Ein Opferpsychologe berichtet von "Schlägen, Demütigungen und Erniedrigungen". Die Selbsthilfeplattform sucht jetzt nach geistlichen Serientätern.
Entschuldigungen und Demutsgebete alleine reichen der Selbsthilfe-Plattform "Betroffene kirchlicher Gewalt" nicht. Die Protagonisten prüfen deshalb, ob und in welcher Form die katholische Kirche auch rechtlich belangt werden kann. Der Wiener Anwalt Werner Schostal hält eine Klage "theoretisch" für möglich.

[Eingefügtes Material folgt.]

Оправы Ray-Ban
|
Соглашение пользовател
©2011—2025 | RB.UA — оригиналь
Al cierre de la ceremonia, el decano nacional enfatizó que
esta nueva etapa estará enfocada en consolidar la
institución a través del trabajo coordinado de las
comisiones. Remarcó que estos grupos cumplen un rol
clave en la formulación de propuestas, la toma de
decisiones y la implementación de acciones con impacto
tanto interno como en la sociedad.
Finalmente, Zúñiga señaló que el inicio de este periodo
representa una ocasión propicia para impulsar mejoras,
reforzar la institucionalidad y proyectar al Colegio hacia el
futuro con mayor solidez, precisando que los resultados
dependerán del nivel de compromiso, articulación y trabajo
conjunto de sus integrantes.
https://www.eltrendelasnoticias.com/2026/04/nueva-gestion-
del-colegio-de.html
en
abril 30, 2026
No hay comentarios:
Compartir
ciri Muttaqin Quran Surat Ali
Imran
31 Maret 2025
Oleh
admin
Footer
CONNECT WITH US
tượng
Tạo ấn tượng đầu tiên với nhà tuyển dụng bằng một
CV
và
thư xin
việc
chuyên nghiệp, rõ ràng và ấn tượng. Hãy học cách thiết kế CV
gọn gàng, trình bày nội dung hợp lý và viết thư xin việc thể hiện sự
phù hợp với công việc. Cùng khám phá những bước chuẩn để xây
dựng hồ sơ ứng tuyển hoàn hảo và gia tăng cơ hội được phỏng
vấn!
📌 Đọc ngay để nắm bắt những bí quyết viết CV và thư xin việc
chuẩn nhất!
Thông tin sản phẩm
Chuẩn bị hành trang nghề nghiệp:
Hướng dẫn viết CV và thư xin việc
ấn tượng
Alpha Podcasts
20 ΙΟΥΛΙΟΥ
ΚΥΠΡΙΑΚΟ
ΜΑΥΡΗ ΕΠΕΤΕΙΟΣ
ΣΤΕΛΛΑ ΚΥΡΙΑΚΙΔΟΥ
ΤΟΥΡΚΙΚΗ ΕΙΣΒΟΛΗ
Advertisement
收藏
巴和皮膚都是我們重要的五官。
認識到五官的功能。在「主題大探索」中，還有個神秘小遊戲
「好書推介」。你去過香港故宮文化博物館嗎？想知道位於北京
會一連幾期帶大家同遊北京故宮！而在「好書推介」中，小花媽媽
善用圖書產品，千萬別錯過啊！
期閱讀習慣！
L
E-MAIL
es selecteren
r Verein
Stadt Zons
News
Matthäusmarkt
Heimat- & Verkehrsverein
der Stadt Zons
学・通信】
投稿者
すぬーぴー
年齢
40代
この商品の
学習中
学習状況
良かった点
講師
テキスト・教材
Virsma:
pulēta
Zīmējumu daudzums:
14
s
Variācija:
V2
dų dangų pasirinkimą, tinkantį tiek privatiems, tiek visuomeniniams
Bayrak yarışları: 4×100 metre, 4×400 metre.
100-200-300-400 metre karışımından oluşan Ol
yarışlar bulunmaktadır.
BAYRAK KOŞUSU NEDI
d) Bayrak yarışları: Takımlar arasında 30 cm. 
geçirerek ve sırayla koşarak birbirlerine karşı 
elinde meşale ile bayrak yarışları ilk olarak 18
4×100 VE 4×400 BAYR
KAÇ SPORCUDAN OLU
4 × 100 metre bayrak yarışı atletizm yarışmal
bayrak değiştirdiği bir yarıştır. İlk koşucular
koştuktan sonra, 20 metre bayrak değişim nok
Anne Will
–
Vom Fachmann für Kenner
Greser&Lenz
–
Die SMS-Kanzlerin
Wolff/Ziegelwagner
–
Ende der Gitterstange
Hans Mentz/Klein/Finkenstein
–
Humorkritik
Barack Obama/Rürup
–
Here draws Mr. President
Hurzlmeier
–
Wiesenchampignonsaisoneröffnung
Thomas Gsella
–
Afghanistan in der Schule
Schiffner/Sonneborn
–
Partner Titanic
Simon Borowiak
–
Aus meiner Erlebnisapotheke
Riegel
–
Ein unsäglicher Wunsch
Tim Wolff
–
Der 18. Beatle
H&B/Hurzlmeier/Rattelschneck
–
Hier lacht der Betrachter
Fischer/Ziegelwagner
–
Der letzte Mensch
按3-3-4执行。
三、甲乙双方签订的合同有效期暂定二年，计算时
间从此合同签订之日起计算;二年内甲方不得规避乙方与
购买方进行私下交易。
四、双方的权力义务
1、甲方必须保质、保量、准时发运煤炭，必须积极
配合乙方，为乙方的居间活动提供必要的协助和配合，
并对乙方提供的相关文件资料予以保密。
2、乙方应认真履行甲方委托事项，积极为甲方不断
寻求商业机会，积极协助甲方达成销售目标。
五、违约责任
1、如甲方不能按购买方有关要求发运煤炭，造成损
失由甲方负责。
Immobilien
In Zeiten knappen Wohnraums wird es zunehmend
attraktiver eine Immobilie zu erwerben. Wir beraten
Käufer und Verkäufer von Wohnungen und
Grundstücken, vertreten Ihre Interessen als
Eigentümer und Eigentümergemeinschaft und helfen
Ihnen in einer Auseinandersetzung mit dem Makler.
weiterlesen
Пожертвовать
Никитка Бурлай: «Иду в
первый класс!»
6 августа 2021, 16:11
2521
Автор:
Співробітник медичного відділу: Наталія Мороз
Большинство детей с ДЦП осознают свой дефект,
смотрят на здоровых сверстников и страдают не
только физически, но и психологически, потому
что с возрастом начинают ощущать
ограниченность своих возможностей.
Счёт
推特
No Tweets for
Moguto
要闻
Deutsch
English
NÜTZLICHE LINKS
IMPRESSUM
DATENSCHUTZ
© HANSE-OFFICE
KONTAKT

Die Plattform verzeichnete seit Einrichtung der Hotline vergangenen Dienstag 150 Anrufer und appelliert an Betroffene, sich zu melden, um mögliche "Serientäter" aufzudecken.
Sammelklage nur über Trick möglich
Eine Sammelklage,
wie man sie aus anderen Ländern kennt, ist juristisch in Österreich nicht
möglich, erklärte Schostal. Infrage käme eine Klagshäufung oder die Klage
mittels eines Vereins. Nur über ein derartiges Konstrukt sei eine
Sammelklage möglich. Die Opfer treten ihre Ansprüche an den Verein ab, der
dann klagslegitimiert ist.
"Sadismus" an der Tagesordnung?
Die Hotline der
Plattform, erreichbar unter 0699/10369369, biete Beratung, sammelt
gemeinsame Anliegen und vernetzt Betroffene, wenn das gewünscht wird. "Wir
haben das Gefühl, auf einer Zeitreise zu sein. Wir bekommen täglich einen
lebendigen Einblick in Erziehungsmethoden römisch-katholischer Institutionen
des Österreichs der 60er- und 70er-Jahre", erklärte der Psychologe
Holger Eich. Rund zwei Drittel der dort gemeldeten Fälle stammen aus jener
Zeit, manche Fälle reichen aber auch bis in die Jetzt-Zeit. "Schläge,
Demütigungen und Erniedrigungen", Eich fasst dies unter "Sadismus"
zusammen.
Viele wollen gar kein Geld
34 Prozent der Anrufer berichteten
laut Eich von sexuellen Übergriffen, 23 Prozent von seelischer Gewalt. In
rund zwei Drittel der Betroffenen handelte es sich um Burschen, bei einem
Drittel um Mädchen - zum damaligen Zeitpunkt. Drei Viertel der vorgeworfenen
Taten wurden von Männern verübt. "Den meisten geht es nicht
darum, aus dem, was ihnen widerfahren ist, Geld zu machen", betonte
Eich. Viele würden lediglich darüber sprechen und ihre Erfahrung deponieren
wollen. Etlichen gehe es auch darum, zu erfahren, ob andere Opfer vom selben
Pfarrer oder der selben Ordensfrau als Täter berichtet haben.
Plattform sucht "Serientäter"
Ein Hauptziel der
Plattform sei es deshalb herauszufinden, ob es "Serientäter"
über einen längeren Zeitraum hinweg gibt, so Eich. Dies wäre nicht zuletzt
für die Verjährungsfrist von Bedeutung. Anwalt Schostal zweifelt daran, ob
die Verjährung menschenrechtskonform ist: "Angesichts der immer
noch bestehenden psychischen Schäden sind Verjährungsfristen infrage zu
stellen." Er möchte auch die Mitverantwortung von Papst Benedikt XVI.
geprüft wissen.
Zu Klasnic-Kommission "null Vertrauen"
Die neue, von
der früheren Landeshauptfrau Waltraud
Klasnic geleitete Kirchenkommission lehnt die Plattform ab, denn diese
sei "kirchennah". Der Betroffene Klaus Fluch betonte, dass er sich "nicht
mit der kleinsten Frage" an diese Stelle wenden würde: "Zu
kirchlichen Institutionen habe ich null Vertrauen."
Psychotherapeut Manfred Deiser formulierte die Forderungen der Plattform "Betroffene kirchlicher Gewalt". So sollen etwa eine unabhängige staatliche Kommission nach irischem Vorbild und ein kirchenunabhängiger Fonds gegründet werden. Die Kosten für Psychotherapie sollen übernommen und die Opfer "angemessen" entschädigt werden. Alle Verdachtsfälle sollen an die Justiz weitergegeben und die Kirchenarchive für die Staatsanwaltschaft geöffnet werden, erklärte Deiser.